Prognosis dan Kesimpulan
Prognosis gangguan ginjal akut pada leptospirosis umumnya baik jika ditangani segera. Sebagian besar pasien akan mengalami pemulihan fungsi ginjal secara penuh dalam beberapa minggu hingga bulan. Faktor yang memperburuk prognosis meliputi usia tua, oliguria/anuria menetap, keterlibatan paru berat, dan keterlambatan dialisis.
Sebagai simpulan, tatalaksana leptospirosis dengan komplikasi ginjal berfokus pada: (1) Antibiotik dini yang tepat, (2) Manajemen cairan yang cermat (hindari dehidrasi maupun kelebihan cairan), (3) Pemantauan elektrolit (khususnya kalium), dan (4) Inisiasi dialisis dini jika indikasi terpenuhi. Penggunaan Dopamin dosis ginjal sudah ditinggalkan.
Catatan Kaki & Glosarium:
- Zoonosis: Penyakit yang dapat ditularkan dari hewan vertebrata ke manusia. ↩︎
- Spirochete: Kelompok bakteri berbentuk spiral yang panjang dan tipis. ↩︎
- Nefrotoksisitas: Sifat racun atau merusak terhadap ginjal. ↩︎
- Tubulus & Glomerulus: Bagian mikroskopis dari ginjal. Glomerulus berfungsi menyaring darah, tubulus berfungsi mengatur kembali penyerapan air dan mineral. ↩︎
- Nefritis Tubulointerstisial: Peradangan pada tubulus ginjal dan jaringan sekitarnya. ↩︎
- Hipokalemia: Kadar kalium dalam darah yang rendah, berisiko menyebabkan gangguan irama jantung dan kelemahan otot. ↩︎
- Oliguria/Anuria: Produksi urin yang sangat sedikit atau tidak ada sama sekali, menandakan kegagalan fungsi ekskresi ginjal. ↩︎
- KDIGO (Kidney Disease: Improving Global Outcomes): Organisasi global yang menyusun pedoman standar untuk diagnosis dan penanganan penyakit ginjal. ↩︎
Referensi:
- KDIGO Clinical Practice Guideline for Acute Kidney Injury.

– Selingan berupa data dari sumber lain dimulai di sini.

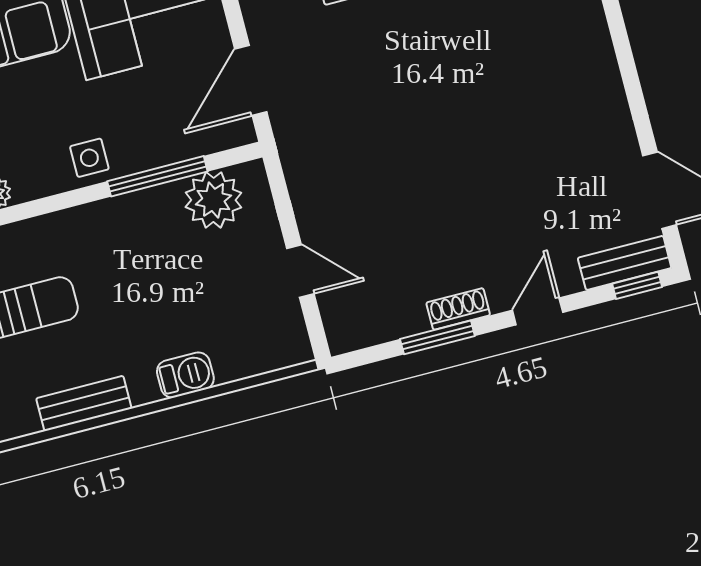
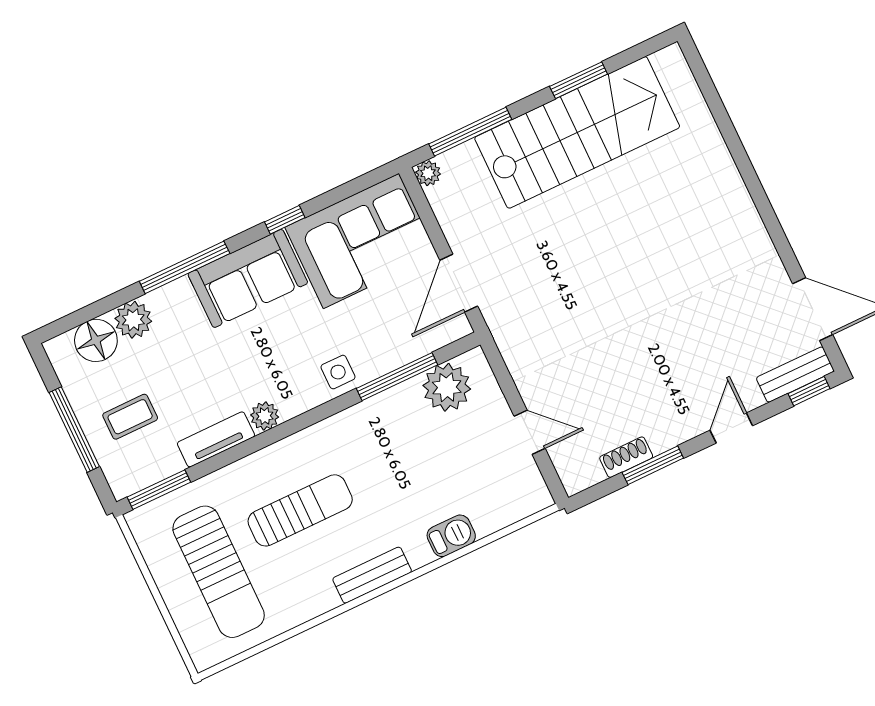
shoe rack: (458, 309) -> (626, 457), moved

- World Health Organization (WHO). Human Leptospirosis: Guidance for Diagnosis, Surveillance and Control.
- Kementerian Kesehatan Republik Indonesia. Pedoman Tatalaksana Kasus Leptospirosis.
- Recent Reviews on Leptospirosis-associated Acute Kidney Injury (2020-2024).
Disclaimer: Tulisan ini disusun untuk tujuan informasi dan edukasi ilmiah populer. Informasi ini tidak menggantikan saran, diagnosis, atau perawatan medis profesional. Selalu konsultasikan masalah kesehatan Anda dengan dokter atau tenaga medis ahli di fasilitas pelayanan kesehatan terdekat.